(Page-level text extractions)

------------------------------------------------

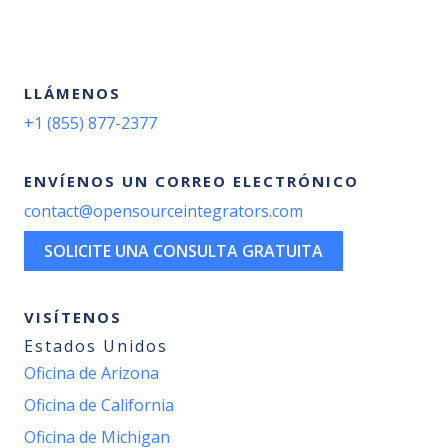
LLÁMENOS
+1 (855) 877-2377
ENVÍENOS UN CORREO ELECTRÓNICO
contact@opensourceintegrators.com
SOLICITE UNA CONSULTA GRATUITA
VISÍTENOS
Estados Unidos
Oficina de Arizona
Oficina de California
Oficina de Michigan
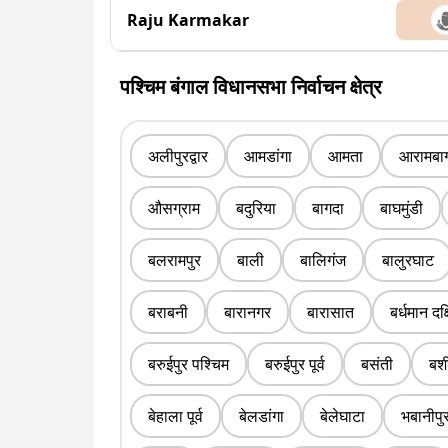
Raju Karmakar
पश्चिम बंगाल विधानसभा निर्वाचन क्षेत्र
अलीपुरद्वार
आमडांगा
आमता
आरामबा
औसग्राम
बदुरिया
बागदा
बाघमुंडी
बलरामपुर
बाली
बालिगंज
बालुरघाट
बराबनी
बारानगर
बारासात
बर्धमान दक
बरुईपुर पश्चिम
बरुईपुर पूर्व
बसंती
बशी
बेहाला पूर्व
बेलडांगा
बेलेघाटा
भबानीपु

------------------------------------------------

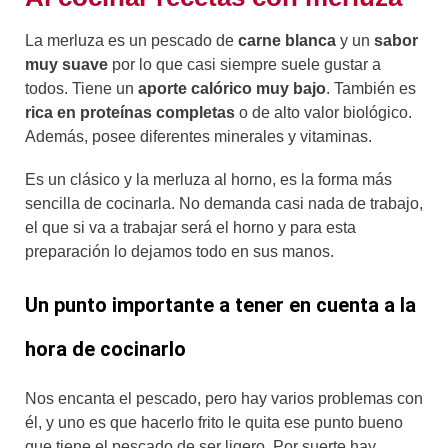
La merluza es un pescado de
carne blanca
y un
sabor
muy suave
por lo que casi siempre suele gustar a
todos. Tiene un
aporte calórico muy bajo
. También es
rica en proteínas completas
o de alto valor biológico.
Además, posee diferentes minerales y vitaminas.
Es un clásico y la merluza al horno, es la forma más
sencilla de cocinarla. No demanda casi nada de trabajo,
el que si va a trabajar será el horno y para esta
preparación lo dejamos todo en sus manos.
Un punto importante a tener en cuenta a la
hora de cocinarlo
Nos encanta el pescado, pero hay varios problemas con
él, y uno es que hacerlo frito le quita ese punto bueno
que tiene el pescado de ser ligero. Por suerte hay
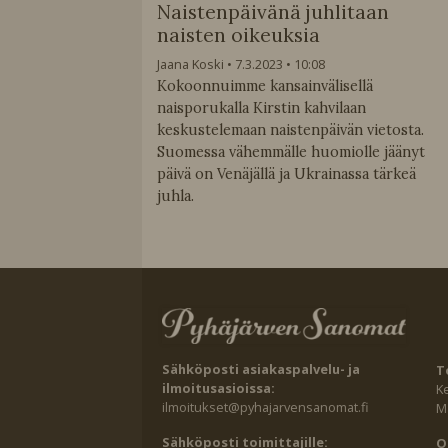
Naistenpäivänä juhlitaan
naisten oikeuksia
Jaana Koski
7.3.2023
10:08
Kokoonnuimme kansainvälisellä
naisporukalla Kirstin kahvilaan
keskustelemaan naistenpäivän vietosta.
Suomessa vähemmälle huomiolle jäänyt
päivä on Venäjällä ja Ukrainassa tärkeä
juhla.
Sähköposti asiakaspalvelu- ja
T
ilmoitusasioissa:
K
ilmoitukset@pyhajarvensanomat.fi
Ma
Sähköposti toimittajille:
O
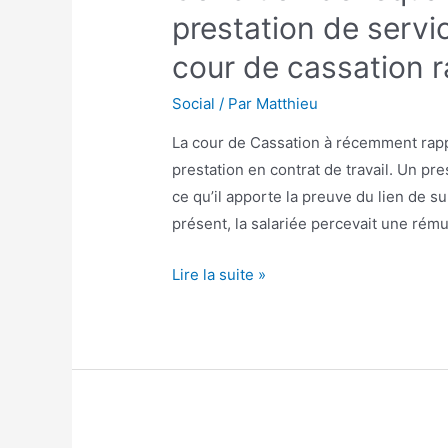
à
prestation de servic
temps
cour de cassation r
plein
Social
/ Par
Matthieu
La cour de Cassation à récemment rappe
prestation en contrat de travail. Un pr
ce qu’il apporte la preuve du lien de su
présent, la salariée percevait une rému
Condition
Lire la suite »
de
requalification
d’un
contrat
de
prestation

------------------------------------------------

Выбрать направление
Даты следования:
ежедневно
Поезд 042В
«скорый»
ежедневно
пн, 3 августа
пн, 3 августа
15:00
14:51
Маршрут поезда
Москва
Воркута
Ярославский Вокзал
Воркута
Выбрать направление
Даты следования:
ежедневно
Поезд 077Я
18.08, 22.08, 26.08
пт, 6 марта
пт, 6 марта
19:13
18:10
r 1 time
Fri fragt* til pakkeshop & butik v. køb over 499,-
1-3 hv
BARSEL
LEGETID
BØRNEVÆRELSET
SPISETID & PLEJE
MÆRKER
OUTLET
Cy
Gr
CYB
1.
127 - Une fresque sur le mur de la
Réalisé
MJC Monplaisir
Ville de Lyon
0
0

------------------------------------------------

▶ [Assignment] Your response should be the lines of the entries above that include the string "prestation".

▶ [Exercise output]
prestation de servic
prestation en contrat de travail. Un pr
prestation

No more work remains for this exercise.